Multi-physics Preconditioning for Thermally Activated Batteries
Abstract
Thermal batteries, also known as molten-salt batteries, are single-use reserve power systems activated by pyrotechnic heat generation, which transitions the solid electrolyte into a molten state. The simulation of these batteries relies on multiphysics modeling to evaluate performance and behavior under various conditions. This paper presents advancements in scalable preconditioning strategies for the Thermally Activated Battery Simulator (TABS) tool, enabling efficient solutions to the coupled electrochemical systems that dominate computational costs in thermal battery simulations.

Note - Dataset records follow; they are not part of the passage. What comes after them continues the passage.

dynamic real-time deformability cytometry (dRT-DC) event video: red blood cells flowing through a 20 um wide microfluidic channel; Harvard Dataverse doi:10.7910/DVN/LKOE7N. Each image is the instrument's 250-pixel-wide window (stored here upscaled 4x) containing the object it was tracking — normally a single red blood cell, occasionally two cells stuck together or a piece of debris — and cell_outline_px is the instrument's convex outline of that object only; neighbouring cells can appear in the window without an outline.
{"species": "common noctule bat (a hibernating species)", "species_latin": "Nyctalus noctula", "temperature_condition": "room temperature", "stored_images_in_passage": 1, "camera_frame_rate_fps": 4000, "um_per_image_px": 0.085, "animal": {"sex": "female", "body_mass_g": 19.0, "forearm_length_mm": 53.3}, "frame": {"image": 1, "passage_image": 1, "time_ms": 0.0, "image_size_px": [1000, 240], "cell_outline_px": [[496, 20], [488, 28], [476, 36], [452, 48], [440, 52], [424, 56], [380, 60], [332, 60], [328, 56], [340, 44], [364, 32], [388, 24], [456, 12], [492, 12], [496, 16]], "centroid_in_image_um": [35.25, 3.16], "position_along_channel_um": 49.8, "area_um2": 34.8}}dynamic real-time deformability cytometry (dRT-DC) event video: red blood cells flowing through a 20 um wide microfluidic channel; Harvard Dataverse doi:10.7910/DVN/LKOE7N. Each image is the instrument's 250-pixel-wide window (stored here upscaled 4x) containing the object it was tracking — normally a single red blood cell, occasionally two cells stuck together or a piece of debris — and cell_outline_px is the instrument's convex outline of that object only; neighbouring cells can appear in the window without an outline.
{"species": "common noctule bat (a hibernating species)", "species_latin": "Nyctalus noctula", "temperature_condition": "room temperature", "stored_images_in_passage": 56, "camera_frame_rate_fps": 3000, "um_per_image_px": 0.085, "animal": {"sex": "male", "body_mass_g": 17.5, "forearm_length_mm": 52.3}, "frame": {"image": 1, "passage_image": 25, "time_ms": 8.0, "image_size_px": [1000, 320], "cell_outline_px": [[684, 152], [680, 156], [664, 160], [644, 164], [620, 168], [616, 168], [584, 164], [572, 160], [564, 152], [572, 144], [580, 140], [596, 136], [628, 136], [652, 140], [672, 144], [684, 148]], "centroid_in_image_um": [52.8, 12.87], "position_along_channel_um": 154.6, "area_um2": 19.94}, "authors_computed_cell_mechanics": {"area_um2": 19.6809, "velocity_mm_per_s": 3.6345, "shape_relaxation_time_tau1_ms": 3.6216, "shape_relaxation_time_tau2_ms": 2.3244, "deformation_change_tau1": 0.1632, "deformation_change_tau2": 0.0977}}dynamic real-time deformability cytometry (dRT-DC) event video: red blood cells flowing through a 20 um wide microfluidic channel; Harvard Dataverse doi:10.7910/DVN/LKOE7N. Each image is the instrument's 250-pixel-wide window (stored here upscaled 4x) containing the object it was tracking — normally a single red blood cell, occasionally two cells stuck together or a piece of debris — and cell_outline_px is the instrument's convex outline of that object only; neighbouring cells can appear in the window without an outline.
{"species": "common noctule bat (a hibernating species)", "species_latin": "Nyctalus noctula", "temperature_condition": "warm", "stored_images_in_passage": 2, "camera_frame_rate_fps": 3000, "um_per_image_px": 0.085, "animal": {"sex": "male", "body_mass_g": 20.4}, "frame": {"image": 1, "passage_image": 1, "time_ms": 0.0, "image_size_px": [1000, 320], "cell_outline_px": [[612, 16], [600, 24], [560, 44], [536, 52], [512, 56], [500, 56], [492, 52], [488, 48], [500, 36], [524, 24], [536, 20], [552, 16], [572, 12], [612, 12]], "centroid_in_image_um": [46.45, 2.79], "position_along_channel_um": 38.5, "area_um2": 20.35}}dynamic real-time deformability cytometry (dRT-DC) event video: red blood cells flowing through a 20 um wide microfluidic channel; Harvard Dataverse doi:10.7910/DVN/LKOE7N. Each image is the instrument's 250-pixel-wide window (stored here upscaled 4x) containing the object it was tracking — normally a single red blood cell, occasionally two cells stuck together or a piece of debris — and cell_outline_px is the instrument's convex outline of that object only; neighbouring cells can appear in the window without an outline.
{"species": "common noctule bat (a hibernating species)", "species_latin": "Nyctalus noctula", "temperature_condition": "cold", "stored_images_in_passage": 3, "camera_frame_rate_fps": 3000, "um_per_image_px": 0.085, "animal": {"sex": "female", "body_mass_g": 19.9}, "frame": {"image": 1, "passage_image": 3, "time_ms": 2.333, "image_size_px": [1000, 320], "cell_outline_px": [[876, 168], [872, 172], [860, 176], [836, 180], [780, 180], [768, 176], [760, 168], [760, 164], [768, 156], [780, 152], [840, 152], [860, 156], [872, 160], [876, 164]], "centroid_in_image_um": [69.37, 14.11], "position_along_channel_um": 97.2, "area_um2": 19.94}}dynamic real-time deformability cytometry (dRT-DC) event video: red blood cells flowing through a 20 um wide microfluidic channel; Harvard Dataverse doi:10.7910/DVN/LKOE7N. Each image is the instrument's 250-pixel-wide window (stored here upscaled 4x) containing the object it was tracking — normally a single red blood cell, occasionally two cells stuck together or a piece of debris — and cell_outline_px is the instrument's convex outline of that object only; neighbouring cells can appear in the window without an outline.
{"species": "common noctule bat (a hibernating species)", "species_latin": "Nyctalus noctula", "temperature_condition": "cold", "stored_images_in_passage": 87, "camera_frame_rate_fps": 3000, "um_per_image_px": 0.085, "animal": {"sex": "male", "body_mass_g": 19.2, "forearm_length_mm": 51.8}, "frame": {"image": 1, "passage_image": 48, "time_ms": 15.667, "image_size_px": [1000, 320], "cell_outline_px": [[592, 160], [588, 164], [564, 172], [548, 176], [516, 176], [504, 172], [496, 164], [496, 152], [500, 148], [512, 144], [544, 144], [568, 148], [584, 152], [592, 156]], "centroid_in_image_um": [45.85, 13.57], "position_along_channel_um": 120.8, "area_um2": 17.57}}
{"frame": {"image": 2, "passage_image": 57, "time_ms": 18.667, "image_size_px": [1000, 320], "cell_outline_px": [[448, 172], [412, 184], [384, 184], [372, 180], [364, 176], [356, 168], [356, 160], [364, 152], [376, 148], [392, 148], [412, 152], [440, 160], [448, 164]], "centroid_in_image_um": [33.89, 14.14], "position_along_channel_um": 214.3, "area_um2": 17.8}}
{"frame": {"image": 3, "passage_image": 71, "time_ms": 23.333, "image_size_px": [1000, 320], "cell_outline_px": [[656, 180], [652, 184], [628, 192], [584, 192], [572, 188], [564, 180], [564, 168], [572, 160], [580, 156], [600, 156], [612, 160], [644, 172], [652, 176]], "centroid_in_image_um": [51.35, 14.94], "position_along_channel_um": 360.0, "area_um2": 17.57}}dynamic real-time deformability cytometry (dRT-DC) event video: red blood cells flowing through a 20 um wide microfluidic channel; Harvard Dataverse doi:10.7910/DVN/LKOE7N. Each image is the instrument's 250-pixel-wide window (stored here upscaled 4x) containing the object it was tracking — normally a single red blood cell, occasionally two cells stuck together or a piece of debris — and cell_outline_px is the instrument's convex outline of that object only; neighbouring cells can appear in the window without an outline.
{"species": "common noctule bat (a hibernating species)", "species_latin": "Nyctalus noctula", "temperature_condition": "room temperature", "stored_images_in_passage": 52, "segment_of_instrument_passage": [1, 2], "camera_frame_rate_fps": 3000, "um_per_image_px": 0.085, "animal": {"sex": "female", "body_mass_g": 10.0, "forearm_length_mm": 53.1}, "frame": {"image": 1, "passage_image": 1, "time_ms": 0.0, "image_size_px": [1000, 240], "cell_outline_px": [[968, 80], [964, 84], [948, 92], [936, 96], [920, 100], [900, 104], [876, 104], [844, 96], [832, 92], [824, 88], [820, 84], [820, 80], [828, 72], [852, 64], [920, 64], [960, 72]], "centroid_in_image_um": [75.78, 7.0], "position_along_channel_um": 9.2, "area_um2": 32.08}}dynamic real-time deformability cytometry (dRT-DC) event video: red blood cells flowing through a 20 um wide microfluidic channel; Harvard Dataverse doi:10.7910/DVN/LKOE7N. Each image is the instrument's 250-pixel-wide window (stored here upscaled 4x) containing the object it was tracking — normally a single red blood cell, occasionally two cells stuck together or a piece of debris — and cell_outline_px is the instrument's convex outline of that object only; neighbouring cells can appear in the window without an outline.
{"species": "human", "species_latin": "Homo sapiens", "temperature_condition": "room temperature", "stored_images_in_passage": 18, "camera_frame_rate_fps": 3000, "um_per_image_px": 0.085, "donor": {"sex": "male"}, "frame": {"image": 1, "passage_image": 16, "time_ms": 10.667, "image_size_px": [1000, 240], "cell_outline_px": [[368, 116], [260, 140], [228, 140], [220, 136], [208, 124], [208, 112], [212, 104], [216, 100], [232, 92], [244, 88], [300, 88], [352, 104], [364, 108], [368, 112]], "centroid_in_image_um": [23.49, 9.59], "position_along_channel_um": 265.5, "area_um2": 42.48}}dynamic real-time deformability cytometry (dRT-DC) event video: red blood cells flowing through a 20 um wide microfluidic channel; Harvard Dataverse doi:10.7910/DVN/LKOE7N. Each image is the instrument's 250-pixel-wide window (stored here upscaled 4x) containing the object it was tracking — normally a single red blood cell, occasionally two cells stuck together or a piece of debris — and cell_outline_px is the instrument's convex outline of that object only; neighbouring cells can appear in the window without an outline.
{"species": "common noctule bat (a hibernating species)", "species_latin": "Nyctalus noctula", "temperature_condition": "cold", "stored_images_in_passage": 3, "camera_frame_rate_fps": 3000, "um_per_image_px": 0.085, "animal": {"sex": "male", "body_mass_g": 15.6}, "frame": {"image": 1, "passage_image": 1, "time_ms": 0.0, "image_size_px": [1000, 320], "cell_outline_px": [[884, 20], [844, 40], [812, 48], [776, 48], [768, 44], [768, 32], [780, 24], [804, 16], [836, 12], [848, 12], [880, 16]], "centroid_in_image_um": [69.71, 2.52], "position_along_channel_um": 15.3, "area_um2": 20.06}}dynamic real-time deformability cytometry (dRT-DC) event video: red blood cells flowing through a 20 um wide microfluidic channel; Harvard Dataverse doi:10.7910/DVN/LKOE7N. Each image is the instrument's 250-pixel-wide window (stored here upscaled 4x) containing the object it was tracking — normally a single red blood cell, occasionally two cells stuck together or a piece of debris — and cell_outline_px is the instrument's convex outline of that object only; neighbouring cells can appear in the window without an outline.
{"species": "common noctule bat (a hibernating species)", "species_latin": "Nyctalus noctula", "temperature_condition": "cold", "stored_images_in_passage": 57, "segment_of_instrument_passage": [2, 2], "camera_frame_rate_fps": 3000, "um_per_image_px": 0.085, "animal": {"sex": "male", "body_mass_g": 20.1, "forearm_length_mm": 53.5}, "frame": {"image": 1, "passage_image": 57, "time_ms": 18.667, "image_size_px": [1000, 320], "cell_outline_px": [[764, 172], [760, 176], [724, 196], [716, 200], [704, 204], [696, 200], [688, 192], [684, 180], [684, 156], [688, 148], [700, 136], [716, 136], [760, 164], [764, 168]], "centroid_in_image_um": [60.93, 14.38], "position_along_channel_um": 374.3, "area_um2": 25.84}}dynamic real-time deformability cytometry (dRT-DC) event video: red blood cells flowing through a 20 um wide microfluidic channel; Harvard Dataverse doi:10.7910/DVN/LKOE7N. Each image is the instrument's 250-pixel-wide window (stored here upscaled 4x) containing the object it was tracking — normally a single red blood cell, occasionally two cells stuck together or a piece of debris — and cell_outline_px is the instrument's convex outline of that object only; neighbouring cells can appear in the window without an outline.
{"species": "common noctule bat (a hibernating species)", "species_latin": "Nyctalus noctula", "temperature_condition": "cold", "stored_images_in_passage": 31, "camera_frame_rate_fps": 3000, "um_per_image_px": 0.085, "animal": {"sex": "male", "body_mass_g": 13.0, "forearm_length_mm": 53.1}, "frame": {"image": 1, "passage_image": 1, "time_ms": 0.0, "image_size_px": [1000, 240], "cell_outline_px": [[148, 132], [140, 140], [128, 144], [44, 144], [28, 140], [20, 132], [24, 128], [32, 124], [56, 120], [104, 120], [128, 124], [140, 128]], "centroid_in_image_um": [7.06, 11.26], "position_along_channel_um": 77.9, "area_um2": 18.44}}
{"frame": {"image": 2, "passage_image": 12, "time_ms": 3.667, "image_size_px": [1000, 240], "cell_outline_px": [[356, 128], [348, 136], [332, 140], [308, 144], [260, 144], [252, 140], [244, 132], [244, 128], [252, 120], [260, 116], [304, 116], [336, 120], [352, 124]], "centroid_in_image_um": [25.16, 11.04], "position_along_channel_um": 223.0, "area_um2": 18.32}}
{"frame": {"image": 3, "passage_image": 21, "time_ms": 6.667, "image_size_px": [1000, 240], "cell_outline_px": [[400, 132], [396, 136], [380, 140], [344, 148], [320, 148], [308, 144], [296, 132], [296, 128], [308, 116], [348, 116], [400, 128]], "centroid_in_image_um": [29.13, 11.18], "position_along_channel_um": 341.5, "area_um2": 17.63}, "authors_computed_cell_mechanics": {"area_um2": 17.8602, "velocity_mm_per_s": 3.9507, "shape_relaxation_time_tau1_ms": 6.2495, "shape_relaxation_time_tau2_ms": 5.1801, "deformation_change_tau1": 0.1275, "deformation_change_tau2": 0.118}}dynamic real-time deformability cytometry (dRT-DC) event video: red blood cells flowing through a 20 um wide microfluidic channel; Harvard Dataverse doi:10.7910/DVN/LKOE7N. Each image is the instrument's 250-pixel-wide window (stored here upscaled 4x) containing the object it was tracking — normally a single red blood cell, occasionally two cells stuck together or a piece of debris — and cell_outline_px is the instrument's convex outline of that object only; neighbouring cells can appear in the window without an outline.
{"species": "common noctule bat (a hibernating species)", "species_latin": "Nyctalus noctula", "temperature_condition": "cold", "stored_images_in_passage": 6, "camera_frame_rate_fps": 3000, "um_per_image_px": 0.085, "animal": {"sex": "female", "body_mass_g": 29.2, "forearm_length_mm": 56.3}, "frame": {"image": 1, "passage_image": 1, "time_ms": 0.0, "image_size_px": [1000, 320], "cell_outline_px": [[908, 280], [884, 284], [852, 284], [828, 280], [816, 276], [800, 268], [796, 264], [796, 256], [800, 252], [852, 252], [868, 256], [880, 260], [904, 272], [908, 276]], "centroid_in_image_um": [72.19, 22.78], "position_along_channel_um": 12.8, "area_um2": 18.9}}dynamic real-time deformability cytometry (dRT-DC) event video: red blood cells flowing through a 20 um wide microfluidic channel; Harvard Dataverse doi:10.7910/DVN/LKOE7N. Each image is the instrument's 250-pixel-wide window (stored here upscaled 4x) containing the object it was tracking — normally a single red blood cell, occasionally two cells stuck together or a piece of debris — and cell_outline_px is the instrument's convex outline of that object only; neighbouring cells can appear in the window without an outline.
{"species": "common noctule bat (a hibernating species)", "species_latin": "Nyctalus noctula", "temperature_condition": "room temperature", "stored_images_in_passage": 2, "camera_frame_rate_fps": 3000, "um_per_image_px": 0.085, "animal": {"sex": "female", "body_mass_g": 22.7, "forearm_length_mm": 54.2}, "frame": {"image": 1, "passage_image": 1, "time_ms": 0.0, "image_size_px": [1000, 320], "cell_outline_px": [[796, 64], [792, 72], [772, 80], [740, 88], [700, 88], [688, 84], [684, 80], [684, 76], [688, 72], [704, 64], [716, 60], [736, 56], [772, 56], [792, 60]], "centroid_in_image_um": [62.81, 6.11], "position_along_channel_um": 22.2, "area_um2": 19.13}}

We propose a hierarchical block Gauss-Seidel preconditioner implemented through the Teko package in Trilinos, which effectively addresses the challenges posed by tightly coupled physics, including charge transport, porous flow, and species diffusion. The preconditioner leverages scalable subblock solvers, including smoothed aggregation algebraic multigrid (SA-AMG) methods and domain-decomposition techniques, to achieve robust convergence and parallel scalability. Strong and weak scaling studies demonstrate the solver's ability to handle problem sizes up to 51.3 million degrees of freedom on 2048 processors, achieving near sub-second setup and solve times for the end-to-end electrochemical solve. These advancements significantly improve the computational efficiency and turnaround time of thermal battery simulations, paving the way for higher-resolution models and enabling the transition from 2D axisymmetric to full 3D simulations.